### [WORK TO COMPLETE]
Where a line holds the word "only", copy that line from the data below.

### [DATASET EXCERPTS]
>>

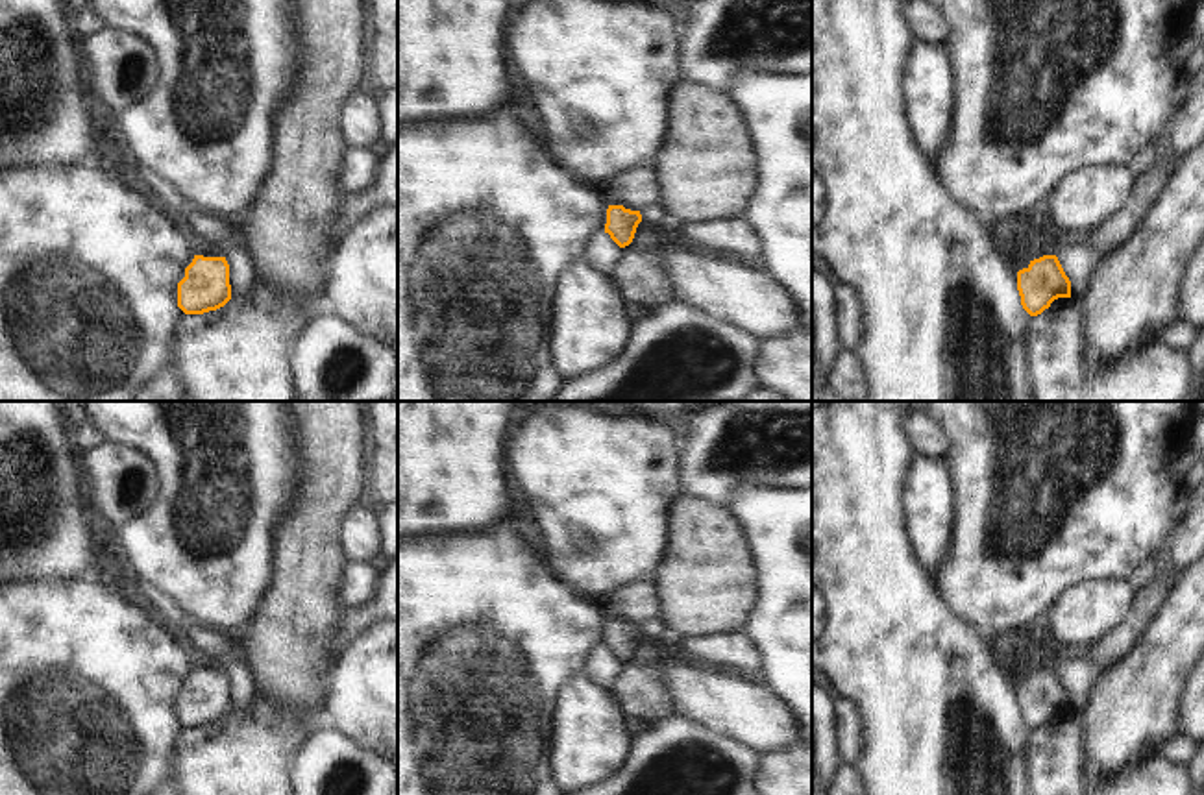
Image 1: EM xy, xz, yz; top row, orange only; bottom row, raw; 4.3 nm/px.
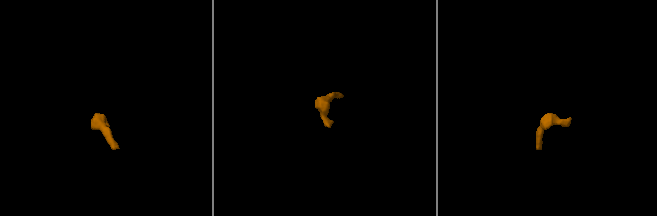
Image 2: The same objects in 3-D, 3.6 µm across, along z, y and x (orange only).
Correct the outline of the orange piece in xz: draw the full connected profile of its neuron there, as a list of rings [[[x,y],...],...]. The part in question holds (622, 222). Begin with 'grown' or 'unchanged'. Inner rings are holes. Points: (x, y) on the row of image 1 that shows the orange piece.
unchanged | [[[608,205],[605,233],[608,233],[620,248],[625,248],[633,242],[640,222],[640,211],[631,211],[623,205]]]

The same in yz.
unchanged | [[[1043,255],[1017,272],[1021,305],[1030,316],[1041,314],[1058,298],[1071,298],[1071,281],[1056,255]]]

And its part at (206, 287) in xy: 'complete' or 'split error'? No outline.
complete

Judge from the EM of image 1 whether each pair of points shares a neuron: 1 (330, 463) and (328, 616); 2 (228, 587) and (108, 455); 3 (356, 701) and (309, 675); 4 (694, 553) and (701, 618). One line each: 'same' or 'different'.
1: same
2: different
3: different
4: same

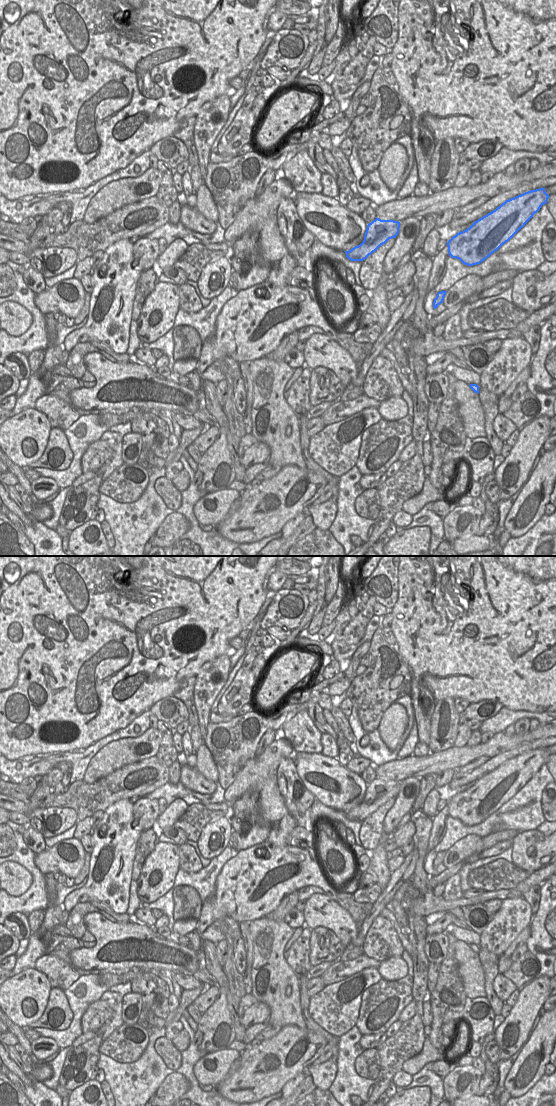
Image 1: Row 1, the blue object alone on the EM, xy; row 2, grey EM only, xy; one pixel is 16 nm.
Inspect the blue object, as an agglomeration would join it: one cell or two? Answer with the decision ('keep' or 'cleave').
keep

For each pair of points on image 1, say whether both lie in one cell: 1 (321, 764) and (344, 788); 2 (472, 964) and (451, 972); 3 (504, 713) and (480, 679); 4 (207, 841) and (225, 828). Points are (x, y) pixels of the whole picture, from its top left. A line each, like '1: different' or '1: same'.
1: same
2: different
3: different
4: same

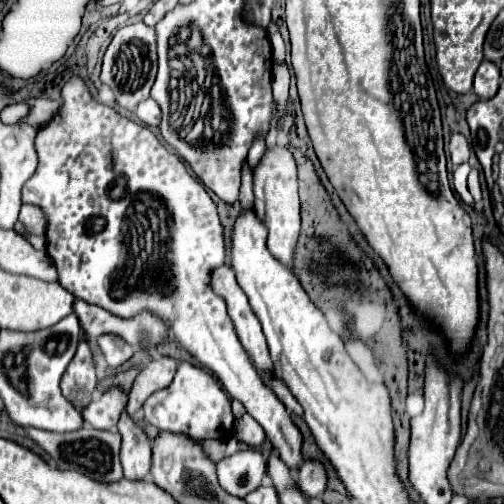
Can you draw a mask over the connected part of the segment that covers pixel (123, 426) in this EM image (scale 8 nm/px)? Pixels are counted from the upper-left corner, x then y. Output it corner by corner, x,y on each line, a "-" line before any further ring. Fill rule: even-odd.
126,410
120,416
118,422
118,432
122,436
122,450
120,450
120,460
124,468
124,476
128,480
144,480
150,470
150,440
144,434
140,426
134,424
134,420
126,414

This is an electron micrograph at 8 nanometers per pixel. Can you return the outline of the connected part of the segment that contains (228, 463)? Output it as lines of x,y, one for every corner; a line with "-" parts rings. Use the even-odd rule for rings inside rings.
240,450
216,462
218,484
236,498
246,498
256,490
266,472
264,456
258,450

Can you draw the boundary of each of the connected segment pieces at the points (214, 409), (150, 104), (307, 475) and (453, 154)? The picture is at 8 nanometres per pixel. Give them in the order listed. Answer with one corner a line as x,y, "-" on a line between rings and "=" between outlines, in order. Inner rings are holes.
180,362
178,372
168,388
154,392
146,400
144,416
148,416
148,422
156,424
156,428
182,432
196,440
222,438
222,436
232,434
232,428
234,428
234,414
232,414
230,398
226,396
226,390
218,384
214,376
210,376
204,370
194,368
188,362
=
146,98
146,100
142,100
142,102
138,104
136,116
138,116
144,124
148,124
148,126
158,126
162,114
160,114
158,104
156,104
152,98
=
304,462
296,476
300,476
296,478
296,484
306,496
320,496
326,490
326,472
318,462
=
452,134
452,140
450,140
450,158
452,162
458,166
462,162
468,162
468,156
470,156
470,148
468,148
468,142
462,134

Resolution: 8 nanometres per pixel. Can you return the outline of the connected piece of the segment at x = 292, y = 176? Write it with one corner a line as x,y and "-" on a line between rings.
288,146
266,148
264,156
252,170
254,176
254,210
258,218
268,226
268,248
276,260
292,268
292,256
300,232
300,200
298,200
298,178
296,162

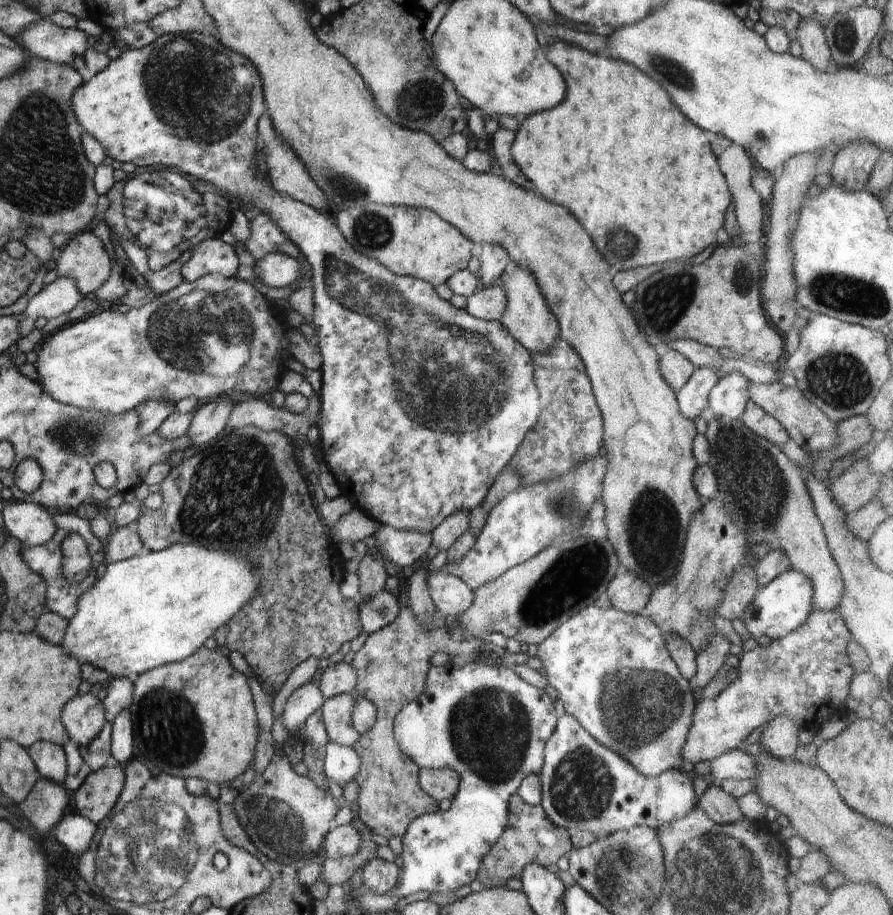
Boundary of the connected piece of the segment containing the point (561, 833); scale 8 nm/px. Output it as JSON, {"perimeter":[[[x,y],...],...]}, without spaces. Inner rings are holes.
{"perimeter":[[[516,792],[510,797],[508,810],[508,824],[505,824],[504,832],[500,835],[500,838],[498,838],[498,842],[496,842],[488,851],[488,854],[482,858],[480,868],[475,878],[480,884],[484,884],[485,888],[505,887],[506,882],[508,882],[510,878],[521,878],[524,867],[527,864],[535,862],[548,868],[551,864],[556,864],[561,856],[567,857],[570,851],[574,850],[571,842],[571,832],[552,823],[541,805],[530,806],[530,804],[524,802]]]}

<<

### [ANSWER TO THE EXERCISE]
Image 1: EM xy, xz, yz; top row, orange only; bottom row, raw; 4.3 nm/px.
Image 2: The same objects in 3-D, 3.6 µm across, along z, y and x (orange only).
Image 1: Row 1, the blue object alone on the EM, xy; row 2, grey EM only, xy; one pixel is 16 nm.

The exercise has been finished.